Modern life is anything but quiet, of course, and elders no longer live in small encampments or villages where visiting or consulting them requires only a short walk. In some ways they are closer -- only a telephone call, email, Facebook post, or text away. In fact, I have many friends who have joined social networking sites and learned to text precisely to stay in touch with their grandchildren, and be available to them if needed. (I wonder if anyone has studied the frequency with which college students email or text parents vs. grandparents. Being less judgmental is one of the boons of being a grandparent, and one of the merits of a quiet life).

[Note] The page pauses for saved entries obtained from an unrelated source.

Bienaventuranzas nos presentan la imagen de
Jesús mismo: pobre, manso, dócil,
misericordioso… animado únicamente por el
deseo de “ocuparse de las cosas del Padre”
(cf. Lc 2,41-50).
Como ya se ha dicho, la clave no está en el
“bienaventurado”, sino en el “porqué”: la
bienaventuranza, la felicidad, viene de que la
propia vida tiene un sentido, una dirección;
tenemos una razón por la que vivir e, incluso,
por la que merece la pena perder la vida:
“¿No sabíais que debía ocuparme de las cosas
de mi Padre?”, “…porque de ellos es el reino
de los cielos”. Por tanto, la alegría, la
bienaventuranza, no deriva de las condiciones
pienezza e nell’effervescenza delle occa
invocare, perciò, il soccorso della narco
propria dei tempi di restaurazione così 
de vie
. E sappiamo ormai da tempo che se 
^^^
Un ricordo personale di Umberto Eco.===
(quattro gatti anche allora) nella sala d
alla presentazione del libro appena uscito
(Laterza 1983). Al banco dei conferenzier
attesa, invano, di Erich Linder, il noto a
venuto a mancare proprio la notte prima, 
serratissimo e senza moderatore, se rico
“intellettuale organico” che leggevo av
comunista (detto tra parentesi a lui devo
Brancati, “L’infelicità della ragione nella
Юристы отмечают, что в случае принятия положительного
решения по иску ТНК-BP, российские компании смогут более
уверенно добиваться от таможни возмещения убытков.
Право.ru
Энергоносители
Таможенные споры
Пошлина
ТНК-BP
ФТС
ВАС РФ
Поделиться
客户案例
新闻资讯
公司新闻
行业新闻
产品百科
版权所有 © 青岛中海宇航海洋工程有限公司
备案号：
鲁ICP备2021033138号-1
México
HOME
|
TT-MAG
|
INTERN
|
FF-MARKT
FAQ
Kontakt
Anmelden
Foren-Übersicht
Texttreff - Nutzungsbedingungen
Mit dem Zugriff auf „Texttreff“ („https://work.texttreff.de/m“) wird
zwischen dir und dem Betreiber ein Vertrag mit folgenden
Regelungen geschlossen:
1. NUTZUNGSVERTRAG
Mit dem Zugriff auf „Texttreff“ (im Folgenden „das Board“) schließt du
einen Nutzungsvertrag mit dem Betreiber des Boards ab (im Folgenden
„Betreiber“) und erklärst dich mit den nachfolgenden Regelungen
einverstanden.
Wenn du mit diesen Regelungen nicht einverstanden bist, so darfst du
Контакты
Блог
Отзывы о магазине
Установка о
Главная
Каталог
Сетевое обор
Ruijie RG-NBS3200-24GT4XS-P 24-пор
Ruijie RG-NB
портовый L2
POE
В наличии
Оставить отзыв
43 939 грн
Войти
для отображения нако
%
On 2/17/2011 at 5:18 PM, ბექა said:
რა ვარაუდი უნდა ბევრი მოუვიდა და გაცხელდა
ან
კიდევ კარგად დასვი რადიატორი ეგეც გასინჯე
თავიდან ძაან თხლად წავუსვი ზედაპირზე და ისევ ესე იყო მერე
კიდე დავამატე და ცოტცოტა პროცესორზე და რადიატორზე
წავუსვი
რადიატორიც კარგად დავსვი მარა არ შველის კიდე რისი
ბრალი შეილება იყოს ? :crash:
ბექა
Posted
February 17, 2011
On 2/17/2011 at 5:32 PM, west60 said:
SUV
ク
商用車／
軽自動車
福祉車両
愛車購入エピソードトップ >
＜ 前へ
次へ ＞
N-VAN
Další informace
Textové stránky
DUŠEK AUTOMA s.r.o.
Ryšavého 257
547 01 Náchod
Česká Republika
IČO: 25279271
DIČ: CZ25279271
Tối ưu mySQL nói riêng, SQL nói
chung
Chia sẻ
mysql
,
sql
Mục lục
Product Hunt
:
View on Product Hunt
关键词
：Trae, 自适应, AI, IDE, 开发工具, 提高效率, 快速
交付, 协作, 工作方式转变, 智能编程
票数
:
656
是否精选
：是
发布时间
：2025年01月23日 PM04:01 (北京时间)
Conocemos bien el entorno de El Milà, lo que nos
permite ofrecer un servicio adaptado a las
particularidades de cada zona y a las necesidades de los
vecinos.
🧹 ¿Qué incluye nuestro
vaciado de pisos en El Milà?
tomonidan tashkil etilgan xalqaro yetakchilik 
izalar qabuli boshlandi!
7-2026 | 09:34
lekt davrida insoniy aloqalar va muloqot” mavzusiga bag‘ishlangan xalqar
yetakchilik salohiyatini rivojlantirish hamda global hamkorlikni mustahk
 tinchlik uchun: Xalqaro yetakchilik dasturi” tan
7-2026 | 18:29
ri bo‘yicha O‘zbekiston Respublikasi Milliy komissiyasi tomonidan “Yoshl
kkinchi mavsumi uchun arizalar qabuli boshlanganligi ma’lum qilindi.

Of course, we do not want our lives to be TOO quiet. It is important to be active, to remain curious and flexible, to embark on some adventures. I write about all these things in my book too. But, compared to young people, we are indeed more quiet. I'm quite sure we go to bed earlier, that's for sure. My wife and I usually are in bed by 9:30, or perhaps 10; for some of my slightly older friends, it can even be earlier. And why not? To rest more and do less is part of the efficiency of being older and wiser. After having lived for 50, 60, or 70 years, or more, we know what we like and can concentrate our good energy on it.
The young are still trying to find all that out, and should they ask, we are here. Elderhood does not need to be learned. It comes, like many gifts, without our having to ask.